Emerging Markets, Asian Development Bank editions, May 2014
The global sukuk market is recording new issuance at close to record levels and is attracting more and more debut issuers, but is still overwhelmingly dominated by Malaysia, according to newly released data.
On Wednesday the Malaysian International Islamic Financial Centre said that US$31.1 billion of new global sukuk issues were launched in the first quarter of 2014. While that is slightly lower than the US$34.53 billion in the first quarter of 2013, it is above the US$31 billion average quarterly new issuance volume of the last two years and reflects a market in rude health.
There are several reasons to expect these volumes to be maintained throughout the year. Benchmark sovereign or quasi-sovereign issues continue to appear, notably a US$1.5 billion five-year issue from the Islamic Development Bank in the first quarter; new issuers are arriving, such as the Maldives, which tapped the sukuk market for the first time in the first quarter; and in particular because the International Islamic Liquidity Management Corporation, which seeks to provide a liquidity mechanism for banks in the region, is finally underway after years of delays and can now be expected to be a regular issuer.
On top of that, a number of sovereigns are expected to launch for the first time in 2014. The United Kingdom has confirmed it will be one of them, albeit probably in modest size. Luxembourg, Hong Kong, Tunisia, South Africa, Senegal and Egypt have also spoken of possible issues, as has the Asian Development Bank.
Set against these positive signs, the market still appears tilted in one direction: Malaysia.
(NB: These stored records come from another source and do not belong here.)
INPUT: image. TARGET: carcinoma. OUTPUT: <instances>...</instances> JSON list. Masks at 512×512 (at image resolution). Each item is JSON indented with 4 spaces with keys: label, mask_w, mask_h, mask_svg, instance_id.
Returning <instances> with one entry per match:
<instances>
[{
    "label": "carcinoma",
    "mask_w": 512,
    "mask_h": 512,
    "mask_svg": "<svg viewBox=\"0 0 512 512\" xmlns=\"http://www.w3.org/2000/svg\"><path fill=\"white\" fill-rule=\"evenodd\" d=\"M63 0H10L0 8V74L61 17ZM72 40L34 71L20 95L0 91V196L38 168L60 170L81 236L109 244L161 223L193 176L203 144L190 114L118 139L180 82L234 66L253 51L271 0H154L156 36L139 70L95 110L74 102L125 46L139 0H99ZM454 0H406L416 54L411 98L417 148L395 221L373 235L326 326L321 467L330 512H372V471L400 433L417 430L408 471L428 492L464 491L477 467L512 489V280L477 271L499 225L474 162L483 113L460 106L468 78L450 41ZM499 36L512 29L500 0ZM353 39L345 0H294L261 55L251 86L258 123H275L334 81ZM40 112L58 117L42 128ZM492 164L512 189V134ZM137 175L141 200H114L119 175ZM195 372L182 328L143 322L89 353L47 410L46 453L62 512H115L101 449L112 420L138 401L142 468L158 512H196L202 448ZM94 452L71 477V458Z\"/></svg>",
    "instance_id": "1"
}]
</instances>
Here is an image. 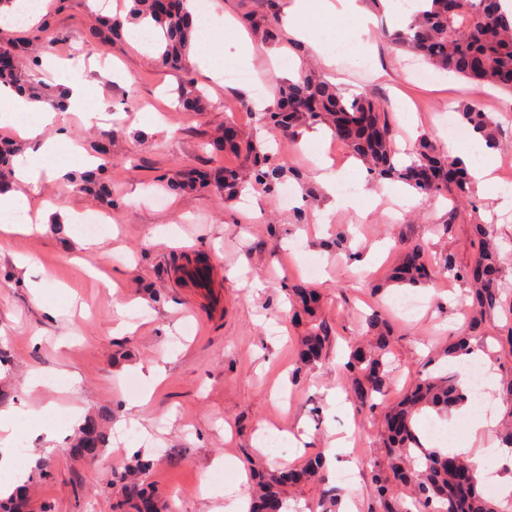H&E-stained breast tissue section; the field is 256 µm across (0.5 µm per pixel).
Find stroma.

This one country was responsible for US$19.63 billion of global new sukuk issues in the first quarter – 63.05% of the global total. This has been the case ever since meaningful data on global sukuk has been collected and shows no sign of diminishing despite the widened range of potential issuers around the world. At the same time, the GCC – which represents the most obvious group to compete with Malaysia in market share – experienced a 12.5% year on year drop in new issuance, and in the UAE’s case, a 92.1% drop, from US$3.82 billion a year ago to US$300 million today. March saw just one issue from the Gulf: a short term liquidity management sukuk from the Central Bank of Bahrain.
Moreover, sukuk issuance is not as diversified as it could be, with government accounting for 59.5% of issuance and financial services a further 23.5%. Corporate issuers are not yet a powerful constituency in the markets. That said, banks are making increasing use of sukuk. “This sector has been spearheaded by a growing trend where Islamic financial institutions have begun to tap the sukuk market to raise capitalisation funds in order to comply with the Basel III standards of best practices that are being implemented in most jurisdictions gradually,” the MIFC said.
The total outstanding sukuk issuance stood at US$272.96 billion at the end of the first quarter, and in that respect, growth is very clear: the figure was 15.96% higher than a year earlier. Again, Malaysia nominates, with US$160.6 billoin of sukuk yet to mature.